Titel: Bolton's elektrische Krahne.
Autor: Anonymus
Fundstelle: 1892, Band 285/Miszelle 3 (S. 288)
URL: http://dingler.culture.hu-berlin.de/article/pj285/mi285mi12_3

Bolton's elektrische Krahne.

Um bei den von ihnen gebauten elektrischen Erahnen einen grossen Spielraum in Betreff der Geschwindigkeit zu erreichen und so für verschiedene Belastungen einen Strom von derselben Spannung benutzen zu können, haben R. Bolton und Co. in London zur Anwendung zweier in der Verlängerung von einander liegender Trommeln von verschiedenem Halbmesser gegriffen, welche nach Belieben einzeln oder zugleich mit dem zwischen beiden liegenden, von einer Schnecke getriebenen Schneckenrade durch Reibungskuppelung verbunden werden können, während sie bei Verschiebung in der entgegengesetzten Richtung in feststehende Bremsringe eintreten und von diesen fest gehalten werden.

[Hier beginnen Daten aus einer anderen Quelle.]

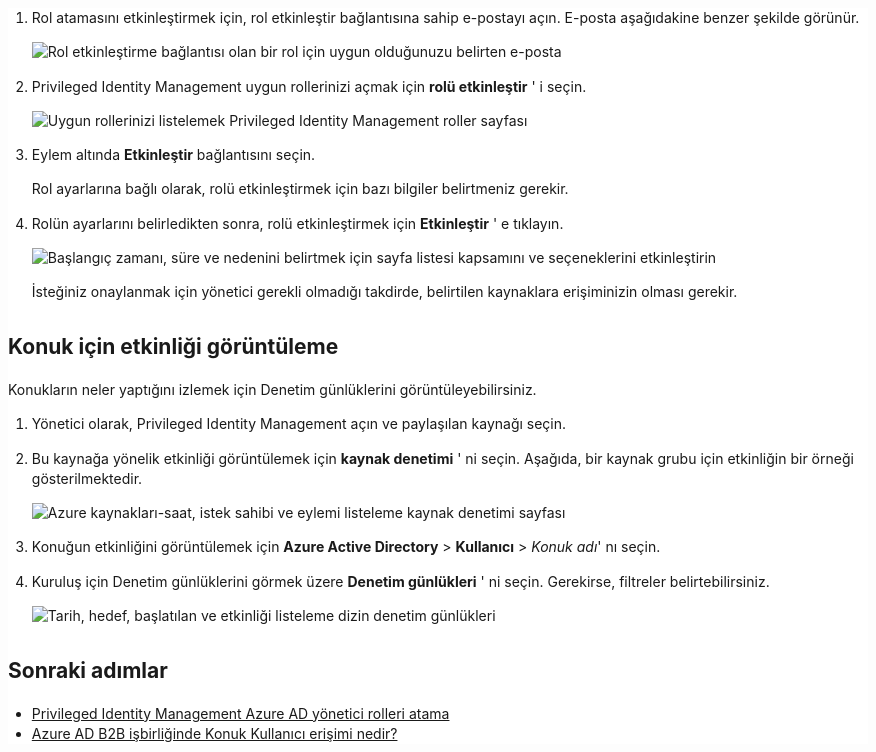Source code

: 1. Rol atamasını etkinleştirmek için, rol etkinleştir bağlantısına sahip e-postayı açın. E-posta aşağıdakine benzer şekilde görünür.

    ![Rol etkinleştirme bağlantısı olan bir rol için uygun olduğunuzu belirten e-posta](./media/pim-resource-roles-external-users/email-role-assignment.png)

1. Privileged Identity Management uygun rollerinizi açmak için **rolü etkinleştir** ' i seçin.

    ![Uygun rollerinizi listelemek Privileged Identity Management roller sayfası](./media/pim-resource-roles-external-users/my-roles-eligible.png)

1. Eylem altında **Etkinleştir** bağlantısını seçin.

    Rol ayarlarına bağlı olarak, rolü etkinleştirmek için bazı bilgiler belirtmeniz gerekir.

1. Rolün ayarlarını belirledikten sonra, rolü etkinleştirmek için **Etkinleştir** ' e tıklayın.

    ![Başlangıç zamanı, süre ve nedenini belirtmek için sayfa listesi kapsamını ve seçeneklerini etkinleştirin](./media/pim-resource-roles-external-users/activate-role.png)

    İsteğiniz onaylanmak için yönetici gerekli olmadığı takdirde, belirtilen kaynaklara erişiminizin olması gerekir.

## <a name="view-activity-for-a-guest"></a>Konuk için etkinliği görüntüleme

Konukların neler yaptığını izlemek için Denetim günlüklerini görüntüleyebilirsiniz.

1. Yönetici olarak, Privileged Identity Management açın ve paylaşılan kaynağı seçin.

1. Bu kaynağa yönelik etkinliği görüntülemek için **kaynak denetimi** ' ni seçin. Aşağıda, bir kaynak grubu için etkinliğin bir örneği gösterilmektedir.

    ![Azure kaynakları-saat, istek sahibi ve eylemi listeleme kaynak denetimi sayfası](./media/pim-resource-roles-external-users/audit-resource.png)

1. Konuğun etkinliğini görüntülemek için **Azure Active Directory** > **Kullanıcı** > *Konuk adı*' nı seçin.

1. Kuruluş için Denetim günlüklerini görmek üzere **Denetim günlükleri** ' ni seçin. Gerekirse, filtreler belirtebilirsiniz.

    ![Tarih, hedef, başlatılan ve etkinliği listeleme dizin denetim günlükleri](./media/pim-resource-roles-external-users/audit-directory.png)

## <a name="next-steps"></a>Sonraki adımlar

- [Privileged Identity Management Azure AD yönetici rolleri atama](pim-how-to-add-role-to-user.md)
- [Azure AD B2B işbirliğinde Konuk Kullanıcı erişimi nedir?](../b2b/what-is-b2b.md)
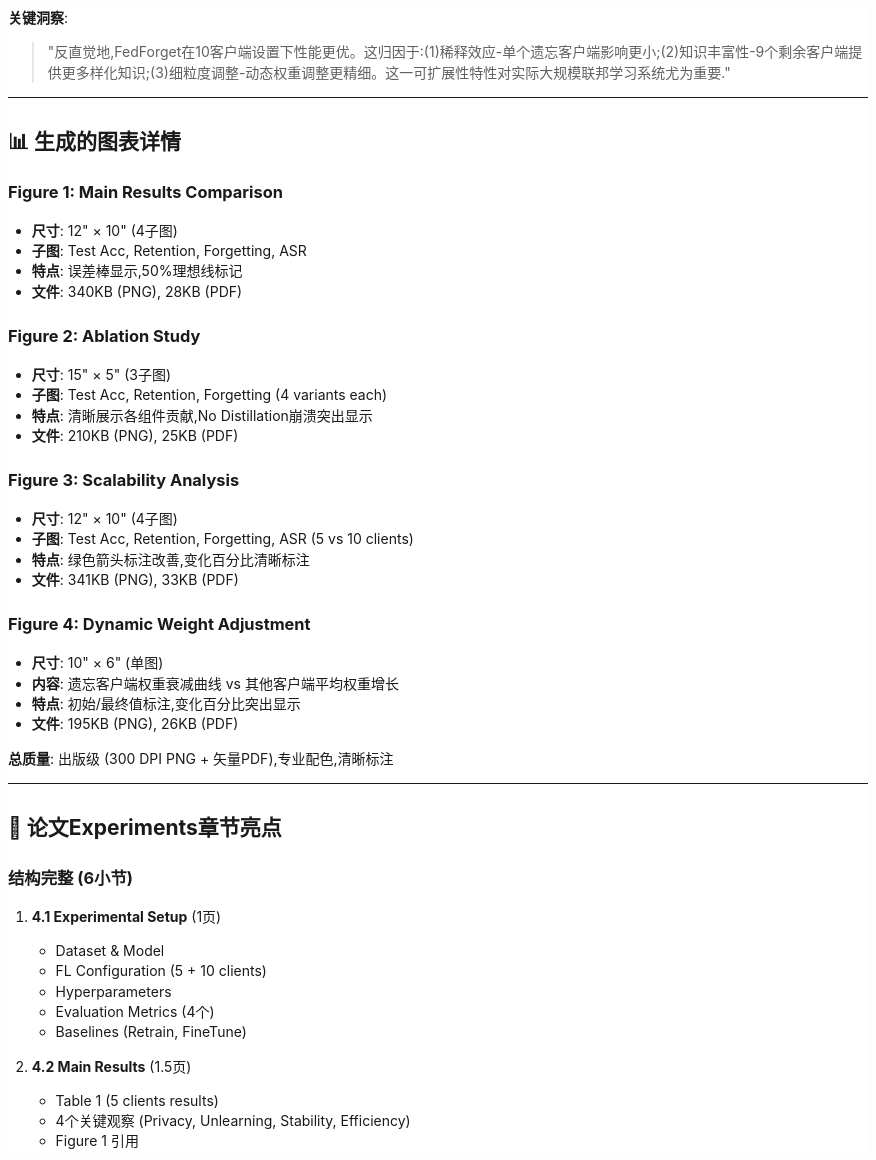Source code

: **关键洞察**:
> "反直觉地,FedForget在10客户端设置下性能更优。这归因于:(1)稀释效应-单个遗忘客户端影响更小;(2)知识丰富性-9个剩余客户端提供更多样化知识;(3)细粒度调整-动态权重调整更精细。这一可扩展性特性对实际大规模联邦学习系统尤为重要."

---

## 📊 生成的图表详情

### Figure 1: Main Results Comparison
- **尺寸**: 12" × 10" (4子图)
- **子图**: Test Acc, Retention, Forgetting, ASR
- **特点**: 误差棒显示,50%理想线标记
- **文件**: 340KB (PNG), 28KB (PDF)

### Figure 2: Ablation Study
- **尺寸**: 15" × 5" (3子图)
- **子图**: Test Acc, Retention, Forgetting (4 variants each)
- **特点**: 清晰展示各组件贡献,No Distillation崩溃突出显示
- **文件**: 210KB (PNG), 25KB (PDF)

### Figure 3: Scalability Analysis
- **尺寸**: 12" × 10" (4子图)
- **子图**: Test Acc, Retention, Forgetting, ASR (5 vs 10 clients)
- **特点**: 绿色箭头标注改善,变化百分比清晰标注
- **文件**: 341KB (PNG), 33KB (PDF)

### Figure 4: Dynamic Weight Adjustment
- **尺寸**: 10" × 6" (单图)
- **内容**: 遗忘客户端权重衰减曲线 vs 其他客户端平均权重增长
- **特点**: 初始/最终值标注,变化百分比突出显示
- **文件**: 195KB (PNG), 26KB (PDF)

**总质量**: 出版级 (300 DPI PNG + 矢量PDF),专业配色,清晰标注

---

## 📝 论文Experiments章节亮点

### 结构完整 (6小节)

1. **4.1 Experimental Setup** (1页)
   - Dataset & Model
   - FL Configuration (5 + 10 clients)
   - Hyperparameters
   - Evaluation Metrics (4个)
   - Baselines (Retrain, FineTune)

2. **4.2 Main Results** (1.5页)
   - Table 1 (5 clients results)
   - 4个关键观察 (Privacy, Unlearning, Stability, Efficiency)
   - Figure 1 引用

Das Förderseil läuft mit seinen beiden Enden über zwei Leitrollen und wickelt sich dann in gleicher Richtung auf die Trommeln. Man erhält daher verschiedene Fördergeschwindigkeit für die in einer Schleife des Seiles hängende Last, je nachdem die erste oder die zweite Rolle, oder endlich beide Rollen wirksam gemacht werden. Beim Niedergehen können beide Rollen oder eine von beiden gebremst werden. Vgl. The Engineering News vom 6. Juli 1891 * S. 109.